Q: What are the implications of the theory of multiple intelligences as leaders try to galvanize people to do good work?

Leaders tell stories, and they have to be able to do so in ways that affect people. And that means that they have to have communications or linguistic intelligence, or they have to work with somebody else who has it. (Remember that Moses was not very articulate, but his brother Aaron was.)

Understanding other people is obviously important. That’s what we call interpersonal intelligence. It’s often called emotional or social intelligence.

The thing that I would add, which is less obvious, is what I would call existential intelligence. And that intelligence deals with the posing and reflecting on the big questions of life. The most effective leaders, whether they’re at universities or at corporations or in the political world, are people who remind us why we’re living and what we want to have, and hopefully it isn’t just having the most beans in our own pot just before we die.

Because people learn and understand in different ways, any leader should have a plurality of ways of conveying his or her message.

The other point I would make draws from my own experience. People often ask me how multiple intelligence has affected my teaching. The answer is, it hasn’t very much. I teach graduate students who write theses, and that doesn’t call for a wide range of intelligences.
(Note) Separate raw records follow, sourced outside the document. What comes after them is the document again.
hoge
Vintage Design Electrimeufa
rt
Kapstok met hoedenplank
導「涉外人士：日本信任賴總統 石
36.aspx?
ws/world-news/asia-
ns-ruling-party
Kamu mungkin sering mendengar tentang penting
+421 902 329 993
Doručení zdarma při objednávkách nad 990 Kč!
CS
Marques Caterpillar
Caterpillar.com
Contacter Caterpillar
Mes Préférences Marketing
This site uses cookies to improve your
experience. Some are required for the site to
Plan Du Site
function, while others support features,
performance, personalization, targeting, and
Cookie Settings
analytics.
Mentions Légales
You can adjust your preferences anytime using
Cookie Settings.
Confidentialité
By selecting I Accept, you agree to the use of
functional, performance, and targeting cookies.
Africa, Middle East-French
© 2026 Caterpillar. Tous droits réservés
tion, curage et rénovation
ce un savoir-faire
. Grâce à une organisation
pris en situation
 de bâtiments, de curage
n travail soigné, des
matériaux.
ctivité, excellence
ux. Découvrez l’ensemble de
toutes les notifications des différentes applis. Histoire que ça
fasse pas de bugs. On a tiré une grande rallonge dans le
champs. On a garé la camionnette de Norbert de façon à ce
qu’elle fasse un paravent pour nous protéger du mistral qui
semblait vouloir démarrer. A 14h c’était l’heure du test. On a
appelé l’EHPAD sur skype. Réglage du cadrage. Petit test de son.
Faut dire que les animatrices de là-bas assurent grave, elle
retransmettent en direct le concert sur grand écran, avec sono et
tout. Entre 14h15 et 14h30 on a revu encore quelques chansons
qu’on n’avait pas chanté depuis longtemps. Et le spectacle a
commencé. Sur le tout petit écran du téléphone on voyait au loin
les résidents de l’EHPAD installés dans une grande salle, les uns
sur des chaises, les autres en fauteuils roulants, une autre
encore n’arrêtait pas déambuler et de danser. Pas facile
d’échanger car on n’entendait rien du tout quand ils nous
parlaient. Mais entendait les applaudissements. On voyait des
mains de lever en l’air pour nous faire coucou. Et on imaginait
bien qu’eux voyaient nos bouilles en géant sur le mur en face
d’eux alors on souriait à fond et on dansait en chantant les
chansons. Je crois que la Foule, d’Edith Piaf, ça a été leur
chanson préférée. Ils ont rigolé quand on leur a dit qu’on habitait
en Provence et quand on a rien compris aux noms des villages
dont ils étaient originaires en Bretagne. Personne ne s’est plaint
But when putting together a research group, I used to think everybody should be just like me. And that sounds kind of stupid; one of me is enough. So I think a lot about putting people together with complementary skills. That’s a multiple-intelligence way of thinking.

Q: You have said that your definition of good work will require America to change its conception of success and that social entrepreneurship will help do that. Talk about the role that social entrepreneurship has in promoting good work and changing such big conceptions.

 

Social entrepreneurship is one of the most important [things to] emerge in the last decades. I’m sure it’s always existed, but it’s nice to have a name for it. It’s nice to meet young people who see themselves as social entrepreneurs, and there’s no question that anybody who’s trying to bring about changes can learn from organizations and institutions that have been successful in bringing about changes. And that’s why the entrepreneurial capacity and motivation can be useful for people who want to help the homeless or fight AIDS or whatever. That said, it’s not necessarily the silver bullet.

My great hero is John Gardner (who is not any relation), and he said, “There are so many young people in America doing so many good things, but it doesn’t add up, because it’s unconnected to the political process.” We see that now.

We have more social entrepreneurs in America than ever before, but don’t get me started on what’s happening with the legislation in the states and the country. It’s undoing decades of work. So as long as social entrepreneurship remains unconnected from political power, it’s more inspiring than it is transformational.

The other thing that I worry about is when you try to bring a strict market or accounting lens to social work, it’s often inappropriate and you end up distorting the work in ways which are not helpful to anybody. Even though anybody in America who says that they’re against accountability will be ridiculed, I place a lot more faith in letting individuals determine what the marks of success are, what the failures are and how to learn from them than simply saying, “You have to serve so many clients by such-and-such day if you want ever to get funding again.”

The inappropriate intrusion of uncritical hypermarket thinking can be very damaging to social enterprise.